At privacy conference, government regulation starts to look inevitable

By Patrick Thibodeau, Computer World |  Security

WASHINGTON -- The most telling moment of this week's Global Privacy Summit here came in the final hour of the conference today when one of the participants, U.S. Federal Trade Commission (FTC) member Mozelle W. Thompson, asked the large audience of businesses representatives and privacy advocates a simple question: How many believe online privacy legislation is inevitable? A sea of hands were raised.
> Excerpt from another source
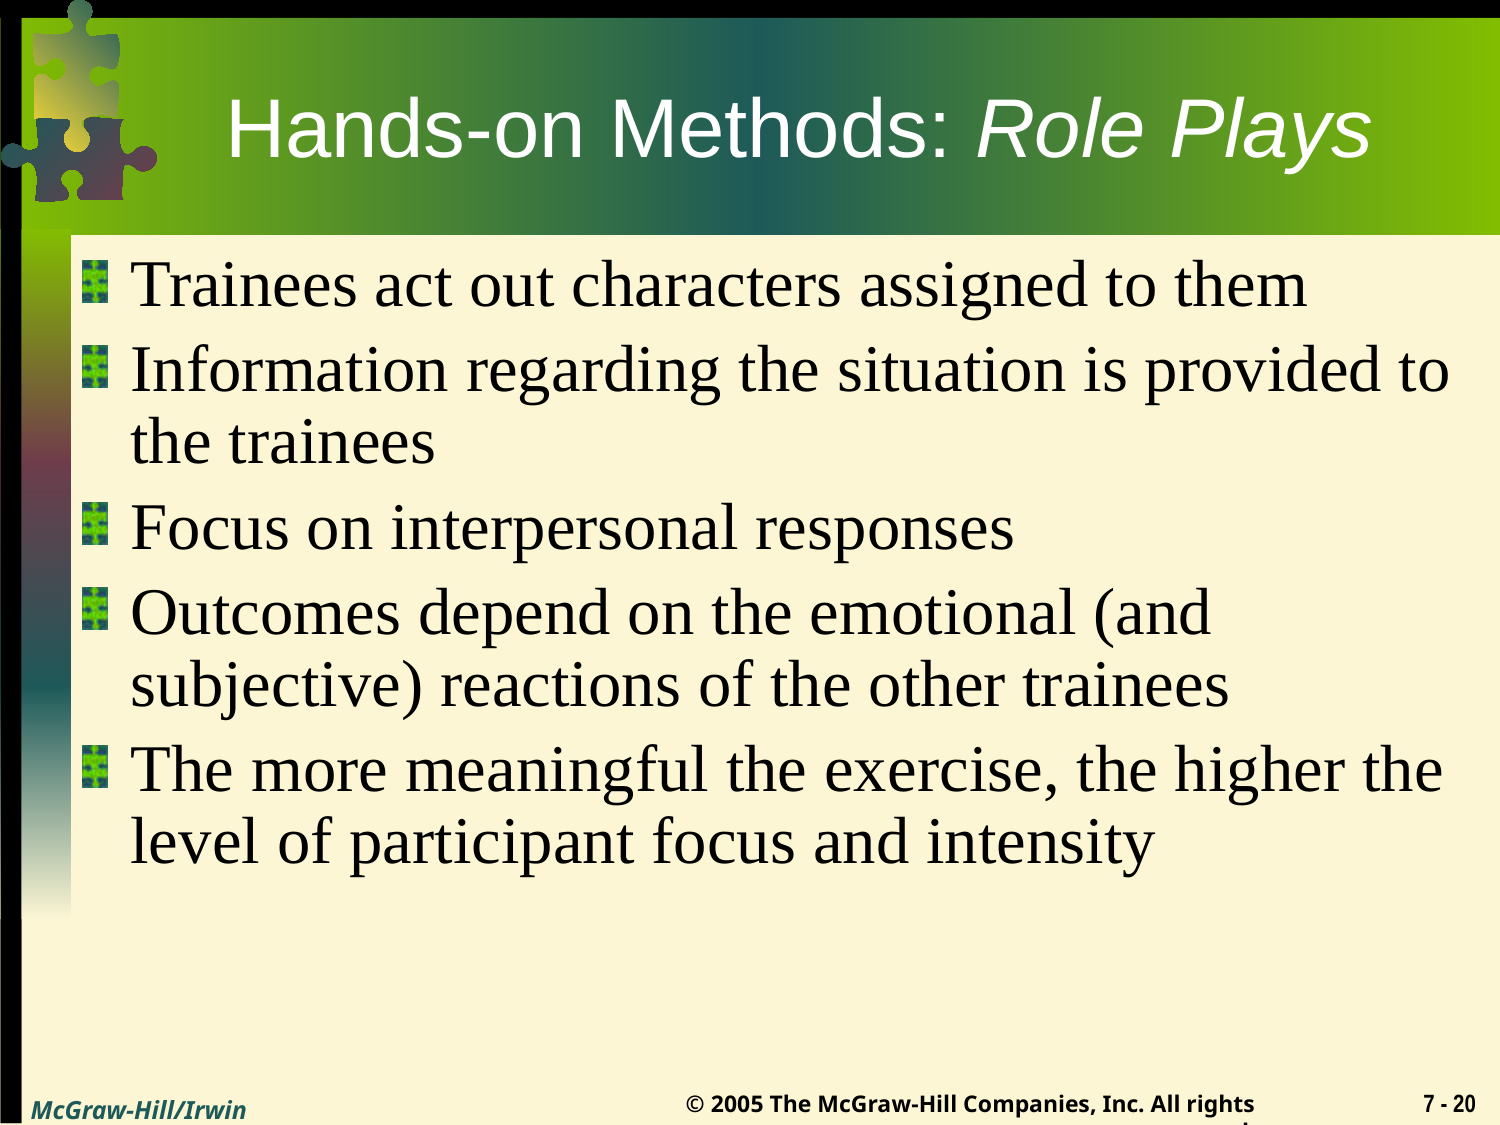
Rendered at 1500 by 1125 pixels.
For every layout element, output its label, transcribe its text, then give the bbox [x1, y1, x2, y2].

There was little doubt among most participants that comprehensive online data privacy legislation will arrive soon. And although many businesses are continuing to press for self-regulation, there were some corporate executives -- such as Bill Catucci, executive vice president of Atlanta-based credit reporting giant Equifax Inc. in Atlanta -- who now view government regulation as one of the main pieces of the overall data-privacy picture.

Catucci said there's a need "to strike a balance" between a company's need for information and a consumer's right to privacy. Achieving that will take a three-part solution, he added: self-regulation, government regulation and consumer empowerment, which Catucci said may involve giving them the ability to keep their personal data private.

The government, Catucci said, should support companies that practice reasonable "cyber principles" and impose sanctions on those that refuse to subscribe to them.

For its part, the FTC already is pushing Congress to enact legislation regarding online privacy, although lawmakers aren't expected to take action on the issue until next year at the earliest. "I think that there should be some baseline, and for companies that are doing the right thing, the ones that actually say and practice what they preach about protecting information, they [will] have nothing to worry about," Thompson said.

But what worries Steve Emmert, director of government affairs at Reed Elsevier Inc., the London-based firm that owns the Lexis-Nexis information service, is the potential effect that the political process may have on any future laws. "What seems to strike a fair balance is very much at risk, and it's at risk because of a lot of the political forces involved," he said.

Simson Garfinkel, a privacy advocate and author of the book Database Nation, said it's disingenuous for a company such as Lexis-Nexis to criticize privacy legislation in the U.S. because it already operates in Canada and Europe, "where there are rules that say personal information is going to be respected."

In response, Emmert said Reed Elsevier isn't opposed to privacy legislation. "One of things we have been very concerned with, however, is how you get there," Emmert added. He said the company has worked closely with several self-industry regulatory initiatives "to try to make sure that we can establish baseline protections ý that do in fact allow you to balance" consumer and business interests.